# SOURCE
## begin

LAPACK  3.10.0
LAPACK: Linear Algebra PACKage

◆ slatdf()

subroutine slatdf ( integer  IJOB,
integer  N,
real, dimension( ldz, * )  Z,
integer  LDZ,
real, dimension( * )  RHS,
real  RDSUM,
real  RDSCAL,
integer, dimension( * )  IPIV,
integer, dimension( * )  JPIV 
)

SLATDF uses the LU factorization of the n-by-n matrix computed by sgetc2 and computes a contribution to the reciprocal Dif-estimate.

Download SLATDF + dependencies [TGZ] [ZIP] [TXT]

Purpose:
 SLATDF uses the LU factorization of the n-by-n matrix Z computed by
 SGETC2 and computes a contribution to the reciprocal Dif-estimate
 by solving Z * x = b for x, and choosing the r.h.s. b such that
 the norm of x is as large as possible. On entry RHS = b holds the
 contribution from earlier solved sub-systems, and on return RHS = x.

 The factorization of Z returned by SGETC2 has the form Z = P*L*U*Q,
 where P and Q are permutation matrices. L is lower triangular with
 unit diagonal elements and U is upper triangular.
Parameters
[in]IJOB
          IJOB is INTEGER
          IJOB = 2: First compute an approximative null-vector e
              of Z using SGECON, e is normalized and solve for
              Zx = +-e - f with the sign giving the greater value
              of 2-norm(x). About 5 times as expensive as Default.
          IJOB .ne. 2: Local look ahead strategy where all entries of
              the r.h.s. b is chosen as either +1 or -1 (Default).
[in]N
          N is INTEGER
          The number of columns of the matrix Z.
[in]Z
          Z is REAL array, dimension (LDZ, N)
          On entry, the LU part of the factorization of the n-by-n
          matrix Z computed by SGETC2:  Z = P * L * U * Q
[in]LDZ
          LDZ is INTEGER
          The leading dimension of the array Z.  LDA >= max(1, N).
[in,out]RHS
          RHS is REAL array, dimension N.
          On entry, RHS contains contributions from other subsystems.
          On exit, RHS contains the solution of the subsystem with
          entries according to the value of IJOB (see above).
[in,out]RDSUM
          RDSUM is REAL
          On entry, the sum of squares of computed contributions to
          the Dif-estimate under computation by STGSYL, where the
          scaling factor RDSCAL (see below) has been factored out.
          On exit, the corresponding sum of squares updated with the
          contributions from the current sub-system.
          If TRANS = 'T' RDSUM is not touched.
          NOTE: RDSUM only makes sense when STGSY2 is called by STGSYL.
[in,out]RDSCAL
          RDSCAL is REAL
          On entry, scaling factor used to prevent overflow in RDSUM.
          On exit, RDSCAL is updated w.r.t. the current contributions
          in RDSUM.

## end

# DATASET
## begin

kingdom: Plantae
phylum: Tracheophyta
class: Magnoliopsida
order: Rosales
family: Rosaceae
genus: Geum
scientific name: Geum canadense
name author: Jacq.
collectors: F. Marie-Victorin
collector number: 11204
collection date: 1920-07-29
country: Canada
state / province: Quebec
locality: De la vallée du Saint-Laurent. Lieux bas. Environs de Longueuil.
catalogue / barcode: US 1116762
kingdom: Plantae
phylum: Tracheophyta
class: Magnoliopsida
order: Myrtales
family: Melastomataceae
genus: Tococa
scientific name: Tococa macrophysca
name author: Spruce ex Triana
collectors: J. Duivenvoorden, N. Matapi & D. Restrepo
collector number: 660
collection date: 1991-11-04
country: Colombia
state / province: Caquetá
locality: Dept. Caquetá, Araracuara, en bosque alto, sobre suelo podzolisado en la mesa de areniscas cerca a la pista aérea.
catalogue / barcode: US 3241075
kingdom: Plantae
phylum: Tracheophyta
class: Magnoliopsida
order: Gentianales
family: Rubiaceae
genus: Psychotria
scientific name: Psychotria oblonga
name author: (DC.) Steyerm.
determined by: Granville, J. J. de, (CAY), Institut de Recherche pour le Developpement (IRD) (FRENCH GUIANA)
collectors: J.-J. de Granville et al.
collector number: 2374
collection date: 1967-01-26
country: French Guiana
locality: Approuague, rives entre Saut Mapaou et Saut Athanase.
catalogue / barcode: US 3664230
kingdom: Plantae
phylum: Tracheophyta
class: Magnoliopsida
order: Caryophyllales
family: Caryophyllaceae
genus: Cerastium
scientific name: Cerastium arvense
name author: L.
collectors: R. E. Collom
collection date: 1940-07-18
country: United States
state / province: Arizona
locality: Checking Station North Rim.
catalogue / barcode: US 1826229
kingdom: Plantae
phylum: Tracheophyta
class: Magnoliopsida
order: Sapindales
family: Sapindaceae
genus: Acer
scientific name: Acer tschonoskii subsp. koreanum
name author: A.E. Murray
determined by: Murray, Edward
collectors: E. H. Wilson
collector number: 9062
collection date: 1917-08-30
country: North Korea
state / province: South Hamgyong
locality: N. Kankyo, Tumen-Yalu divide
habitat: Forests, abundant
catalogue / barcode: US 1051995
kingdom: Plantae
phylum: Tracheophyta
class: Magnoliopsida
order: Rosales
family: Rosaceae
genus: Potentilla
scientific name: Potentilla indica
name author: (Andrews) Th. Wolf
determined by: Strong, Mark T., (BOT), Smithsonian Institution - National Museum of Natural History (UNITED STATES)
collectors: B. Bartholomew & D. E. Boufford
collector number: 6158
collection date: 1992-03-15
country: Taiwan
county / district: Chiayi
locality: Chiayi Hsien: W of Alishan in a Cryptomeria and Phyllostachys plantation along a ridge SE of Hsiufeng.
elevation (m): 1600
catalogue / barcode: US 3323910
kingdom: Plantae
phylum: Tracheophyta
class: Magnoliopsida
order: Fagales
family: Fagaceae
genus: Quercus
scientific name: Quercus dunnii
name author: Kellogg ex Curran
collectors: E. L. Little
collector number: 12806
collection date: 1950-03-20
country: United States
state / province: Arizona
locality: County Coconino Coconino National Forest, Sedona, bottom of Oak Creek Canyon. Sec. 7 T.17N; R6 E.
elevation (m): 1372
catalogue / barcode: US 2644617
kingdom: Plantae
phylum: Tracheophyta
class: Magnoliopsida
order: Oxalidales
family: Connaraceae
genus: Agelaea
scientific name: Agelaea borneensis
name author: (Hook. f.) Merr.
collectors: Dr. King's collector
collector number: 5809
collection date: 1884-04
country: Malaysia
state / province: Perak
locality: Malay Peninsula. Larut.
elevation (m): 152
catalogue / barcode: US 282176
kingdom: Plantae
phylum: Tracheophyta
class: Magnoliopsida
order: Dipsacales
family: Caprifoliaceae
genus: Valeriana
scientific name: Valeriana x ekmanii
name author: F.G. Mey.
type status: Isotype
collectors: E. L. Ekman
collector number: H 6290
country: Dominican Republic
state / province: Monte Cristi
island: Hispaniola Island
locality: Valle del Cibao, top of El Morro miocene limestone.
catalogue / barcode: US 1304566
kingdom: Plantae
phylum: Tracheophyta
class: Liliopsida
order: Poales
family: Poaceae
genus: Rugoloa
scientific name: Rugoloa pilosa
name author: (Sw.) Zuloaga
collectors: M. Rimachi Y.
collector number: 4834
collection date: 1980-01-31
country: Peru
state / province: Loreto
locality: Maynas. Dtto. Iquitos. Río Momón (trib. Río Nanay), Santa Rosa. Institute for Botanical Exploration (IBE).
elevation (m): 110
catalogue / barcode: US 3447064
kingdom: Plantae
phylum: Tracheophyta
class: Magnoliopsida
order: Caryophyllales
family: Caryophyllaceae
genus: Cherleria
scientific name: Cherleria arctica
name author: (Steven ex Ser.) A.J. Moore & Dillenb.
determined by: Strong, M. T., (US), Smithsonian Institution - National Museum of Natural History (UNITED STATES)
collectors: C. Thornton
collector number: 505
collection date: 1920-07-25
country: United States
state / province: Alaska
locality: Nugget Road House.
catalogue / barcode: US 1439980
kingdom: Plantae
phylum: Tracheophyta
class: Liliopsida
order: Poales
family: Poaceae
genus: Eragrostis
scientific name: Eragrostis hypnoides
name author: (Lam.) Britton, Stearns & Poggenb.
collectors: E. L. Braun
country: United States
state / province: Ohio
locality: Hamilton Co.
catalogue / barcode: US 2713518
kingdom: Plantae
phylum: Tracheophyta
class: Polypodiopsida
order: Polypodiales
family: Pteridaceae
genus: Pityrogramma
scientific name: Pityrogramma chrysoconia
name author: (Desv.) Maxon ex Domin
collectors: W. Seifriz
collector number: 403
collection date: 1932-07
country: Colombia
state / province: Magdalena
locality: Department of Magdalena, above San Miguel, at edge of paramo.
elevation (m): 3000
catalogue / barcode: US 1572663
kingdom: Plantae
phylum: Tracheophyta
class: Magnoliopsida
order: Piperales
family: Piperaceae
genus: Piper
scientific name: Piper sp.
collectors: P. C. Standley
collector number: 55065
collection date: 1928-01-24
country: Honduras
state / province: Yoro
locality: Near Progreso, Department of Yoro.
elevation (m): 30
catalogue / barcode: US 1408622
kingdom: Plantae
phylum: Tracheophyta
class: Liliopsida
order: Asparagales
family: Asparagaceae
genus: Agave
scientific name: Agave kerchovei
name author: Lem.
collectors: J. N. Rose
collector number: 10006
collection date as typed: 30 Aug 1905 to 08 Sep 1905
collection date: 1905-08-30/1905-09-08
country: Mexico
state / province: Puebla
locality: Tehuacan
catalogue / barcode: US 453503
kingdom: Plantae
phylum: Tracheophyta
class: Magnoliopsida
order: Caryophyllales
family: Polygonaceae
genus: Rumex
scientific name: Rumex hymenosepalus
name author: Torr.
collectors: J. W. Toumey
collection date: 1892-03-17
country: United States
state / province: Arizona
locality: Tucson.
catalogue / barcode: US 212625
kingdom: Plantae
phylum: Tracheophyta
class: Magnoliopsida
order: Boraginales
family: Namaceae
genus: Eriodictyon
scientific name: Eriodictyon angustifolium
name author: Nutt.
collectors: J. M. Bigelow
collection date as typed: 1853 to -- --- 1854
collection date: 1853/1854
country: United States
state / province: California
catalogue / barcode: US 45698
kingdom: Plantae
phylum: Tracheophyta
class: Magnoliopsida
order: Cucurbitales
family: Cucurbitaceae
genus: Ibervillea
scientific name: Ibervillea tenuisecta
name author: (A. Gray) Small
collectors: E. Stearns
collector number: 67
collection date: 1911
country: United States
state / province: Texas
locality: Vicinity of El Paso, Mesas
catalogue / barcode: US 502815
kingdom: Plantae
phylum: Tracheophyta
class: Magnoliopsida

## end

# SHORT PROBLEM
Pick up the SLATDF reference page above after its last line and carry it on.

# REPLY
          If TRANS = 'T', RDSCAL is not touched.
          NOTE: RDSCAL only makes sense when STGSY2 is called by
                STGSYL.
[in]IPIV
          IPIV is INTEGER array, dimension (N).
          The pivot indices; for 1 <= i <= N, row i of the
          matrix has been interchanged with row IPIV(i).
[in]JPIV
          JPIV is INTEGER array, dimension (N).
          The pivot indices; for 1 <= j <= N, column j of the
          matrix has been interchanged with column JPIV(j).
Author
Univ. of Tennessee
Univ. of California Berkeley
Univ. of Colorado Denver
NAG Ltd.
Further Details:
This routine is a further developed implementation of algorithm BSOLVE in [1] using complete pivoting in the LU factorization.
Contributors:
Bo Kagstrom and Peter Poromaa, Department of Computing Science, Umea University, S-901 87 Umea, Sweden.
References:
  [1] Bo Kagstrom and Lars Westin,
      Generalized Schur Methods with Condition Estimators for
      Solving the Generalized Sylvester Equation, IEEE Transactions
      on Automatic Control, Vol. 34, No. 7, July 1989, pp 745-751.

  [2] Peter Poromaa,
      On Efficient and Robust Estimators for the Separation
      between two Regular Matrix Pairs with Applications in
      Condition Estimation. Report IMINF-95.05, Departement of
      Computing Science, Umea University, S-901 87 Umea, Sweden, 1995.

Definition at line 169 of file slatdf.f.

171 *
172 * -- LAPACK auxiliary routine --
173 * -- LAPACK is a software package provided by Univ. of Tennessee, --
174 * -- Univ. of California Berkeley, Univ. of Colorado Denver and NAG Ltd..--
175 *
176 * .. Scalar Arguments ..
177  INTEGER IJOB, LDZ, N
178  REAL RDSCAL, RDSUM
179 * ..
180 * .. Array Arguments ..
181  INTEGER IPIV( * ), JPIV( * )
182  REAL RHS( * ), Z( LDZ, * )
183 * ..
184 *
185 * =====================================================================
186 *
187 * .. Parameters ..
188  INTEGER MAXDIM
189  parameter( maxdim = 8 )
190  REAL ZERO, ONE
191  parameter( zero = 0.0e+0, one = 1.0e+0 )
192 * ..
193 * .. Local Scalars ..
194  INTEGER I, INFO, J, K
195  REAL BM, BP, PMONE, SMINU, SPLUS, TEMP
196 * ..
197 * .. Local Arrays ..
198  INTEGER IWORK( MAXDIM )
199  REAL WORK( 4*MAXDIM ), XM( MAXDIM ), XP( MAXDIM )
200 * ..
201 * .. External Subroutines ..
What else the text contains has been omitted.